Segment Start: Supplied material
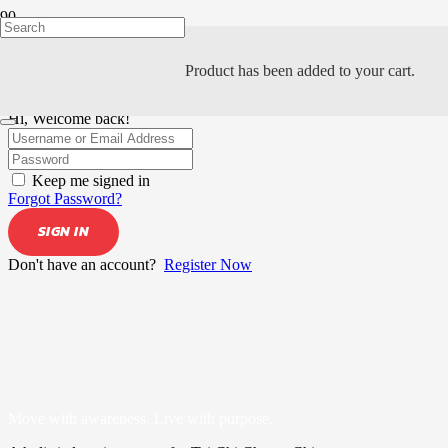
Product
has been added to your cart.
Hi, Welcome back!
Keep me signed in
Forgot Password?
SIGN IN
Don't have an account?
Register Now
Move with awareness. Live with purpose.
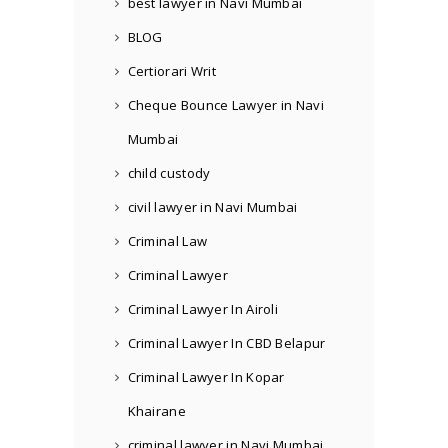
best lawyer in Navi Mumbai
BLOG
Certiorari Writ
Cheque Bounce Lawyer in Navi
Mumbai
child custody
civil lawyer in Navi Mumbai
Criminal Law
Criminal Lawyer
Criminal Lawyer In Airoli
Criminal Lawyer In CBD Belapur
Criminal Lawyer In Kopar
Khairane
criminal lawyer in Navi Mumbai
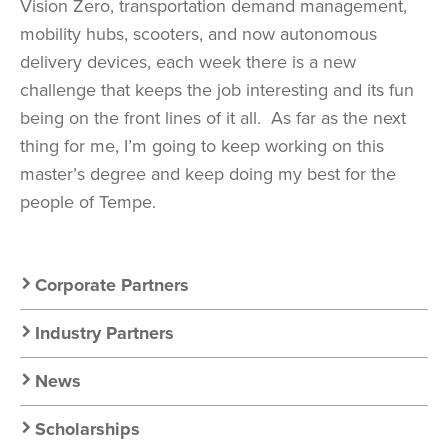
Vision Zero, transportation demand management,
mobility hubs, scooters, and now autonomous
delivery devices, each week there is a new
challenge that keeps the job interesting and its fun
being on the front lines of it all.
As far as the next
thing for me, I’m going to keep working on this
master’s degree and keep doing my best for the
people of Tempe.
Secondary
Corporate Partners
Nav:
Industry Partners
Resources
News
Scholarships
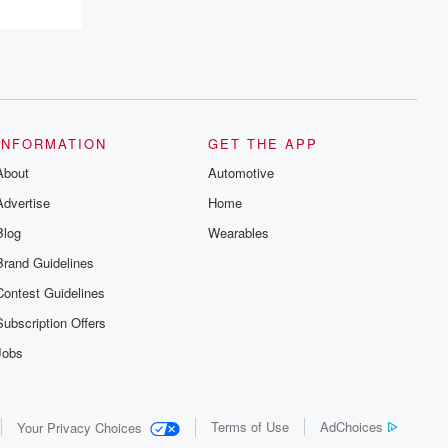
INFORMATION
GET THE APP
About
Automotive
Advertise
Home
Blog
Wearables
Brand Guidelines
Contest Guidelines
Subscription Offers
Jobs
Terms of Use
AdChoices
Your Privacy Choices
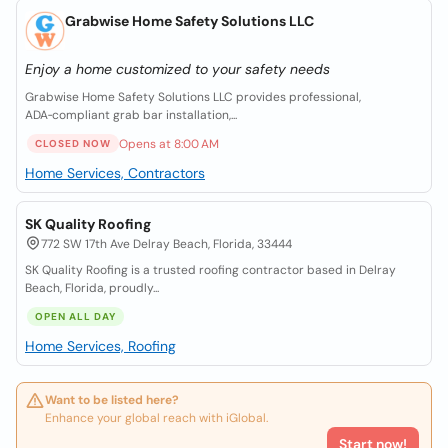
Grabwise Home Safety Solutions LLC
Enjoy a home customized to your safety needs
Grabwise Home Safety Solutions LLC provides professional,
ADA‑compliant grab bar installation,...
Opens at 8:00 AM
CLOSED NOW
Home Services, Contractors
SK Quality Roofing
772 SW 17th Ave Delray Beach, Florida, 33444
SK Quality Roofing is a trusted roofing contractor based in Delray
Beach, Florida, proudly...
OPEN ALL DAY
Home Services, Roofing
Want to be listed here?
Enhance your global reach with iGlobal.
Start now!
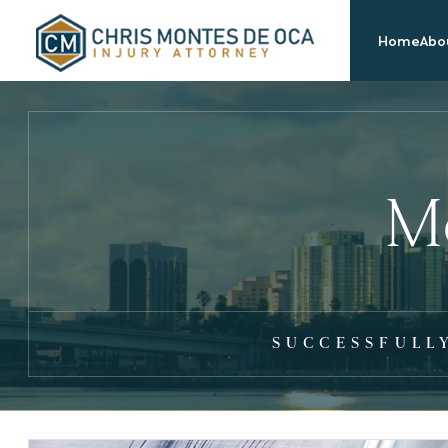
Home
Abou
Mo
SUCCESSFULL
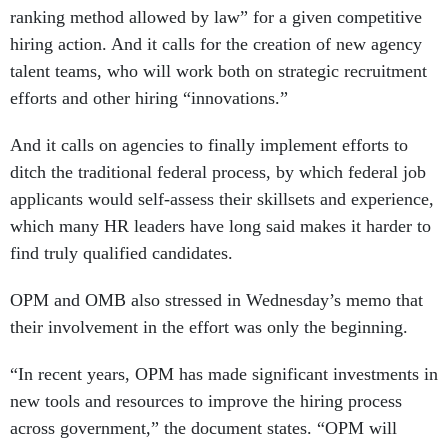
ranking method allowed by law” for a given competitive
hiring action. And it calls for the creation of new agency
talent teams, who will work both on strategic recruitment
efforts and other hiring “innovations.”
And it calls on agencies to finally implement efforts to
ditch the traditional federal process, by which federal job
applicants would self-assess their skillsets and experience,
which many HR leaders have long said makes it harder to
find truly qualified candidates.
OPM and OMB also stressed in Wednesday’s memo that
their involvement in the effort was only the beginning.
“In recent years, OPM has made significant investments in
new tools and resources to improve the hiring process
across government,” the document states. “OPM will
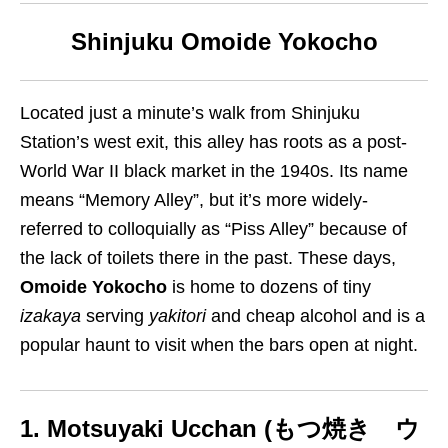
Shinjuku Omoide Yokocho
Located just a minute’s walk from Shinjuku
Station’s west exit, this alley has roots as a post-
World War II black market in the 1940s. Its name
means “Memory Alley”, but it’s more widely-
referred to colloquially as “Piss Alley” because of
the lack of toilets there in the past. These days,
Omoide Yokocho
is home to dozens of tiny
izakaya
serving
yakitori
and cheap alcohol and is a
popular haunt to visit when the bars open at night.
1. Motsuyaki Ucchan (もつ焼き ウ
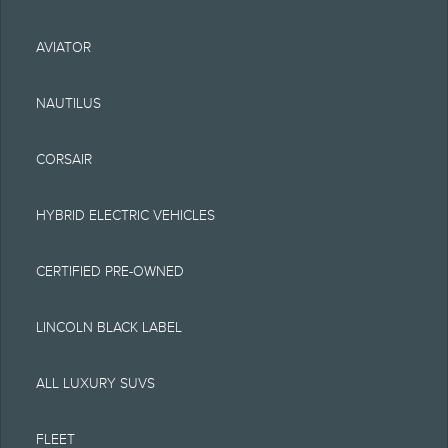
typographical or other
AVIATOR
errors. Lincoln makes no
warranties,
NAUTILUS
representations, or
CORSAIR
guarantees of any kind,
express or implied,
HYBRID ELECTRIC VEHICLES
including but not limited
CERTIFIED PRE-OWNED
to, accuracy, currency, or
completeness, the
LINCOLN BLACK LABEL
operation of the Site, the
ALL LUXURY SUVS
information, materials,
content, availability, and
FLEET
Segment End: Supplied material
* **Task brief**
Transcribe the listing from the line holding "ranking method allowed" through the line holding "1. Motsuyaki Ucchan (もつ焼き ウ", inclusive. Leave out the pictures.

* **Task solution**
ranking method allowed by law” for a given competitive
hiring action. And it calls for the creation of new agency
talent teams, who will work both on strategic recruitment
efforts and other hiring “innovations.”
And it calls on agencies to finally implement efforts to
ditch the traditional federal process, by which federal job
applicants would self-assess their skillsets and experience,
which many HR leaders have long said makes it harder to
find truly qualified candidates.
OPM and OMB also stressed in Wednesday’s memo that
their involvement in the effort was only the beginning.
“In recent years, OPM has made significant investments in
new tools and resources to improve the hiring process
across government,” the document states. “OPM will
Shinjuku Omoide Yokocho
Located just a minute’s walk from Shinjuku
Station’s west exit, this alley has roots as a post-
World War II black market in the 1940s. Its name
means “Memory Alley”, but it’s more widely-
referred to colloquially as “Piss Alley” because of
the lack of toilets there in the past. These days,
Omoide Yokocho
is home to dozens of tiny
izakaya
serving
yakitori
and cheap alcohol and is a
popular haunt to visit when the bars open at night.
1. Motsuyaki Ucchan (もつ焼き ウ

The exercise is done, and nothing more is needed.